Tl;dr: How do i manage my relationship anxiety and not emotionally drain my partner

My partner/boyfriend (m19) and I (f18) have been together for almost a month now. It’s still a very fresh relationship, but we both agreed we wanted this to be long-term/eventually move in with each other and possibly have kids. We frequently do emotional check-ups on each other and have conversations about what’s bothering each other if something comes up. He’s been wonderful, we’re polar opposites in a lot of ways but as he likes to say, “opposites attract.”

I love him dearly and honestly really want this to work out, but the thing is, I’ve been noticing that i have pretty controlling habits. I always peek at his phone when he’s on it (he’s grown up on the internet so it’s sorta his thing) and when I’ve expressed my nervousness w/ not knowing what he’s doing he lets me in the know and will show me/tell me what he’s doing. That’s great! Except it makes me feel bad that I made him do that.

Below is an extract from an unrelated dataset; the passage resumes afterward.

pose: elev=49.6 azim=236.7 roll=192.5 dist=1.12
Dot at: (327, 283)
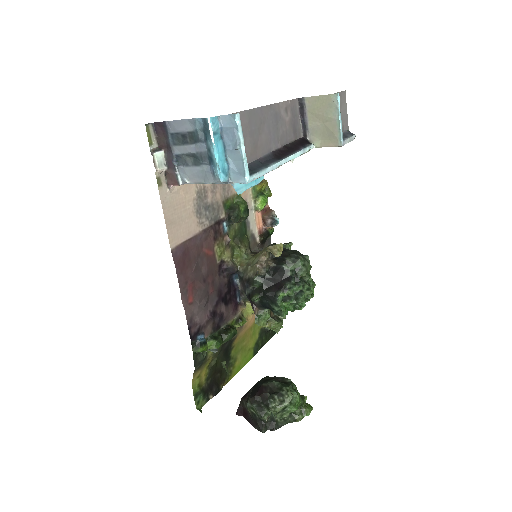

Or when he says he’ll do one thing that wouldn’t take that long but then being left alone for many minutes longer. I always ask him what took him forever rather than just leaving it be.

Another thing is (but I’ve lately chilled a little more on it) he’s still friends/talks to at least two of his exes, both guys (he’s pansexual nonbinary but he told me he doesn’t mind going by boyfriend/he/him) and i got to shortly meet one of them. Whereas another I remember having a heart emoji infront of his name on SC when his notification popped up before he swiped it away. Never got to ask about that.

He has a friend who, both times I’ve decided to hang w/, “flirts” with my boyfriend in front of me. Like anytime i touch my partner (ruffle his hair, pat his back) the friend will do the same thing immediately after, or like last time i saw him, he’d show my boyfriend something gay when my boyfriend would try to show me something that relates to us.

Another thing is i easily stress over how long he takes to get back to me since he always has his phone on him, he is a student but for the most part he only has two hour-two hour classes most days. I try not to take it personally but having general anxiety definitely doesn’t help. That or if i ask a question he won’t answer it, like “how are you doing?” N such.

He’s reassured me time and time again that he only wants to be with me and that’s he’s not interested in any of his friends/tells me he sees his friends as being worse than me since i listen and take an interest in his things.

He is everything i want, all of his faults and pros. But he has admitted to me (when i asked) that my emotions are overwhelming to deal w/, but understands it’s from trauma. I don’t want him to keep putting up w/ it, so how can i manage my insecurities/controlling habits? I just want to be able to trust him and stop overreacting to every small thing that upsets me that otherwise doesn’t really matter. I don’t want to sabotage this relationship.
I understand all of this probably stems from insecurity and jealousy, so any and all tips would be greatly appreciated.